About the job
Who We Are
At Ema, we are pioneering cutting-edge AI technologies designed to enhance the creativity and productivity of employees across enterprises. Our unique technology enables organizations to entrust Ema, the AI employee, with repetitive tasks, freeing up human talent for more strategic initiatives. Founded by a team of former executives from tech giants such as Google, Coinbase, and Okta, and backed by prestigious investors including Accel Partners and Naspers, we are on the forefront of the AI revolution.
Our diverse team, composed of top engineers from leading tech firms like Microsoft Research and Facebook, brings a wealth of knowledge and experience, primarily from renowned institutions such as Stanford and MIT. Operating out of Silicon Valley and Bangalore, India, we embrace a hybrid work model, requiring employees to be in our Mountain View, CA office three days a week.
Who You Are
We seek passionate and innovative Machine Learning Engineers who thrive on tackling complex challenges and enjoy working with vast datasets. You have a talent for translating theoretical concepts into practical, scalable solutions, and you are a collaborative team player who excels in autonomous settings. Your enthusiasm for employing machine learning techniques, particularly in Natural Language Processing and Information Retrieval, is matched only by your desire to contribute to a mission-driven, high-growth startup making a significant impact.
Your Responsibilities
Design, develop, and deploy machine learning models that drive our NLP, retrieval, ranking, reasoning, dialog, and code-generation systems.

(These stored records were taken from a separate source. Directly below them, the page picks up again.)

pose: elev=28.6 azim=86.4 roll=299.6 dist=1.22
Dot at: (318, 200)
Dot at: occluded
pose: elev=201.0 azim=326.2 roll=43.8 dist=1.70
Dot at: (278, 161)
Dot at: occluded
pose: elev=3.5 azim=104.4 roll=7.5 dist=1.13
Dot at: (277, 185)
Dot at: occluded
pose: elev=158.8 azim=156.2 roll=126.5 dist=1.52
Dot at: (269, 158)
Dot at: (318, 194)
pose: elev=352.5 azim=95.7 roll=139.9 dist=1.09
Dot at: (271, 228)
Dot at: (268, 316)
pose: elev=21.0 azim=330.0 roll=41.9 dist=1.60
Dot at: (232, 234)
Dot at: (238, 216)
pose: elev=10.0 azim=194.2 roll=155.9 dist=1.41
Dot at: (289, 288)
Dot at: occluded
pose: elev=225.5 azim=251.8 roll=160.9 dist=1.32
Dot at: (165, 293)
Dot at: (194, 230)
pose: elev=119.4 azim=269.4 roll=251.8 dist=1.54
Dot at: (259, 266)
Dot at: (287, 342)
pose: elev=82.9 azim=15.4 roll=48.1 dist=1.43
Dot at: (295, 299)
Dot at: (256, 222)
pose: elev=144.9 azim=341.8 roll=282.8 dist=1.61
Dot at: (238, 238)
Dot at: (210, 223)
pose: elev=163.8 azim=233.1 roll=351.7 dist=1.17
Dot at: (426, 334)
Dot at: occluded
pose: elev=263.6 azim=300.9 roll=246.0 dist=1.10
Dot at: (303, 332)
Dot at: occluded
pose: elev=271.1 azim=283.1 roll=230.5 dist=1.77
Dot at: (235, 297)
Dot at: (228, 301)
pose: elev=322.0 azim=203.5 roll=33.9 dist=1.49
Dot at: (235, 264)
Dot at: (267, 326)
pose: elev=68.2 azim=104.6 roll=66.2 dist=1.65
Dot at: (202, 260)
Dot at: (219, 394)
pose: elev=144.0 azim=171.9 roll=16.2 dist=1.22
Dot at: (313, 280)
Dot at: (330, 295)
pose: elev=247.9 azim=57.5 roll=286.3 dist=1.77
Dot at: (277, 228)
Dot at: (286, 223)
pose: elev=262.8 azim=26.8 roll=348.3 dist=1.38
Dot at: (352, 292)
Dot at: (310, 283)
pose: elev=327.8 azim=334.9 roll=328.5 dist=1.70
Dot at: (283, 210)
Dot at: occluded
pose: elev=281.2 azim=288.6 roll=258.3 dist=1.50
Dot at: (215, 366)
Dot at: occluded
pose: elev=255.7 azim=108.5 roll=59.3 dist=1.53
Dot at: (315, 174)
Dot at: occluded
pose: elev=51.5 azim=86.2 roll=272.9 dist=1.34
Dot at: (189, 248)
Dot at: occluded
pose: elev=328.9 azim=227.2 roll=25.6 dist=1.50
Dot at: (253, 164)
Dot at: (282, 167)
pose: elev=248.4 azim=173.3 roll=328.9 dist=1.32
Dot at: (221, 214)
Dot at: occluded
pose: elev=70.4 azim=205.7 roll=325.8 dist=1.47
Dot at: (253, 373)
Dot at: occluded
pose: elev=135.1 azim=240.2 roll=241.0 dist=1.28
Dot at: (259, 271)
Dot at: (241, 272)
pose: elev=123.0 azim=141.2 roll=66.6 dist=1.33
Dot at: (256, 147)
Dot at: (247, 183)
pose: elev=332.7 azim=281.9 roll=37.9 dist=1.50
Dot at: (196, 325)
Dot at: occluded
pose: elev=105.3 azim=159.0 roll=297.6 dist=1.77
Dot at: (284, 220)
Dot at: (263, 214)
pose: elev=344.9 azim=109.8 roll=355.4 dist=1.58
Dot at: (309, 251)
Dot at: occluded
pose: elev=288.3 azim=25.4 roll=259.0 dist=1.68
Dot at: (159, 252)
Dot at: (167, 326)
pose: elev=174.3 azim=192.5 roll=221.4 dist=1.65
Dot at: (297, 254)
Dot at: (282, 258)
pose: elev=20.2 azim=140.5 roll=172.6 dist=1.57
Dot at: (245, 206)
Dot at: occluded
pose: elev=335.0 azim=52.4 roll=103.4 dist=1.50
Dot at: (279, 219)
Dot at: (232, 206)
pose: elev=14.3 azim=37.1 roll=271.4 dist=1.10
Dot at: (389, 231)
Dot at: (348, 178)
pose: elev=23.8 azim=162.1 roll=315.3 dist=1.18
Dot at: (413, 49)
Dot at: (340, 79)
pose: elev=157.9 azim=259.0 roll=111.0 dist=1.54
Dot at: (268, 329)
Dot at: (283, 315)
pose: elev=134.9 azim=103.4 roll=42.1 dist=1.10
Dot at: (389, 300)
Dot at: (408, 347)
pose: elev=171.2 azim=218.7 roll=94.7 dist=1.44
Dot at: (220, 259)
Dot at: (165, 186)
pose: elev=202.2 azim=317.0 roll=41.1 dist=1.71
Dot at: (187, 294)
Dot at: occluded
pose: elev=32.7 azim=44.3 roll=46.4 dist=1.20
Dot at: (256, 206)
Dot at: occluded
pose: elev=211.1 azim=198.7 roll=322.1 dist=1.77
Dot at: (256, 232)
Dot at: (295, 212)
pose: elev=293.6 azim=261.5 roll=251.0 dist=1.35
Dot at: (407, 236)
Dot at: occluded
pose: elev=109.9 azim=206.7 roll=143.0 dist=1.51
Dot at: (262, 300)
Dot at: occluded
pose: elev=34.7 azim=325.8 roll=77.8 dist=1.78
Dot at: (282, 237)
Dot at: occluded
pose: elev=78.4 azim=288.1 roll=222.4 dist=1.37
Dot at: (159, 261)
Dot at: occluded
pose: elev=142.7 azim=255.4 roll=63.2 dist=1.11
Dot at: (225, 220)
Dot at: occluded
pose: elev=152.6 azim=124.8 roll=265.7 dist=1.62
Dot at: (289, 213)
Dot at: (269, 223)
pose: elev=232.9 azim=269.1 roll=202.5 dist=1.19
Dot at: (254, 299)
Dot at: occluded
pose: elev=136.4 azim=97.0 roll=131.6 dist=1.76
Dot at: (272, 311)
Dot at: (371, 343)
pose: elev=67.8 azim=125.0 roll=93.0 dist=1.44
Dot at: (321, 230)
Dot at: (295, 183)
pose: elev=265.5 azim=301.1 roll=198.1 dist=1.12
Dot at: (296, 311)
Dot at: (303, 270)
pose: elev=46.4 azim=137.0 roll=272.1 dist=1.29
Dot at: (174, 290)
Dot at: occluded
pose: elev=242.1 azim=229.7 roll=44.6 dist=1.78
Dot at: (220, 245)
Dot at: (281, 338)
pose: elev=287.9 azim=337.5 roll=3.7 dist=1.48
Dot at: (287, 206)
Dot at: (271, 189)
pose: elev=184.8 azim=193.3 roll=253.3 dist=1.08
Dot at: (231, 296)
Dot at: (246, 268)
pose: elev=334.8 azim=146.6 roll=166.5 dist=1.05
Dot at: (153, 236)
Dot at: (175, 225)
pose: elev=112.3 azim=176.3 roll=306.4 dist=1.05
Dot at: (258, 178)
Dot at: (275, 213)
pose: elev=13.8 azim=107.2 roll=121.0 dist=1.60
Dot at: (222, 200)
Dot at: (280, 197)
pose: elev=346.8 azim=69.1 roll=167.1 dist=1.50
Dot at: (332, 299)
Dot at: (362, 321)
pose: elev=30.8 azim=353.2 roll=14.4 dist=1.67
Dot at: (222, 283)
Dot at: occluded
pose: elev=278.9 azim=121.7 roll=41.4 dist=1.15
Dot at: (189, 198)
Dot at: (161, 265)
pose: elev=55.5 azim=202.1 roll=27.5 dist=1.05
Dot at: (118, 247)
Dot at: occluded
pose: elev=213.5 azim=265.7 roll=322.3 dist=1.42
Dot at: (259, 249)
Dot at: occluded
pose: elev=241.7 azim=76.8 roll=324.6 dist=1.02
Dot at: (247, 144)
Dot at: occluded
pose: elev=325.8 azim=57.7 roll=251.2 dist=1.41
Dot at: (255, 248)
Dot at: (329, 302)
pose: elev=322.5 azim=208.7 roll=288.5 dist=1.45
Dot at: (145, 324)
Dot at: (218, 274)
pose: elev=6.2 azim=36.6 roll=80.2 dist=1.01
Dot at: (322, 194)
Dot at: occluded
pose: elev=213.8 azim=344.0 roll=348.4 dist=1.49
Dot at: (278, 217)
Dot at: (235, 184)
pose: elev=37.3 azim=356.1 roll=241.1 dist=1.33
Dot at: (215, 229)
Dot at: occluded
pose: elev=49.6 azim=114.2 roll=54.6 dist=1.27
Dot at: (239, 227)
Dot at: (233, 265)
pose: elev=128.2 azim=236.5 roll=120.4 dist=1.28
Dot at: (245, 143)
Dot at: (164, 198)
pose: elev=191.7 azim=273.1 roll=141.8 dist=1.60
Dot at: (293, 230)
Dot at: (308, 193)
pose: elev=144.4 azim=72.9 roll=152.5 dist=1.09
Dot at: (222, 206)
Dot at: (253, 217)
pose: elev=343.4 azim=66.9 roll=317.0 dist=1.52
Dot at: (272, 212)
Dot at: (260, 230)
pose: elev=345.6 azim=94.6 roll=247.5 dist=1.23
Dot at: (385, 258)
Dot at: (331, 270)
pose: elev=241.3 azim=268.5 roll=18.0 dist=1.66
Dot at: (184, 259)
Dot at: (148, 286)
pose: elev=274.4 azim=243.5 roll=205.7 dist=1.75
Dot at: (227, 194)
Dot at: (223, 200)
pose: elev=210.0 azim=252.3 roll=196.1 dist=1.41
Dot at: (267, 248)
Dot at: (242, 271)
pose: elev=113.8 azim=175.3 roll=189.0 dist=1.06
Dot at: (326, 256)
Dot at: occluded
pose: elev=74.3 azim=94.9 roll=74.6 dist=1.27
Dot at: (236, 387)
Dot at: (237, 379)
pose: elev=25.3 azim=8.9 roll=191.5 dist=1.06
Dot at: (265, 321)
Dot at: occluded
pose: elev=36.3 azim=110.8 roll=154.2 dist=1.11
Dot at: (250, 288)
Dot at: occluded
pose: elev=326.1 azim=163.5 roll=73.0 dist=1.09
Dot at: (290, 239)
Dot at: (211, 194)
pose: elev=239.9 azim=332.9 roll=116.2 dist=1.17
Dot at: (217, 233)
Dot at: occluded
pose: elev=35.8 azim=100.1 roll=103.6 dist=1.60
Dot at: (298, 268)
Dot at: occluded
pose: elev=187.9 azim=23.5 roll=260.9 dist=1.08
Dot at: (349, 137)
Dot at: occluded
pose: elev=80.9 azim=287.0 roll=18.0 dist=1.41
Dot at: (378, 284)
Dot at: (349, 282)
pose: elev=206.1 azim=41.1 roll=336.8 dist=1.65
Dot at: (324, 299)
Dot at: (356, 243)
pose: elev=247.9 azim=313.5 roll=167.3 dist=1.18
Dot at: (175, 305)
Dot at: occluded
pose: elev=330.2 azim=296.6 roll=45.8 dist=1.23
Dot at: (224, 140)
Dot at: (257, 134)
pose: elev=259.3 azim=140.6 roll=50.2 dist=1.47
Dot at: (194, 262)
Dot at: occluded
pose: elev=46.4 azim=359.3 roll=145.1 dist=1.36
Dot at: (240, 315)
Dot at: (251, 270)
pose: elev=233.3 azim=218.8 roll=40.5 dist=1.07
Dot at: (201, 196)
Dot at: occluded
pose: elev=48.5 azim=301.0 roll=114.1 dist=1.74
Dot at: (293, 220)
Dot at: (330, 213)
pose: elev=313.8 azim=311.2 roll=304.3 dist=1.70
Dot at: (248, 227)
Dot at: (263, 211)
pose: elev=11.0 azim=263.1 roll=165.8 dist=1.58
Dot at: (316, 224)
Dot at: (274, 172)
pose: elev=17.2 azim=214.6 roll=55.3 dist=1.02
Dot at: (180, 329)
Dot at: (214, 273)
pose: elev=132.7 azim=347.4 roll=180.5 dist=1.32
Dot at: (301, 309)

Implement state-of-the-art machine learning algorithms, including Transformer-based models and reinforcement learning, to enhance AI system performance.
Analyze and process large, complex datasets (structured, semi-structured, and unstructured) to inform model development.
Engage throughout the entire machine learning model lifecycle, from problem identification and data exploration to feature engineering and model evaluation.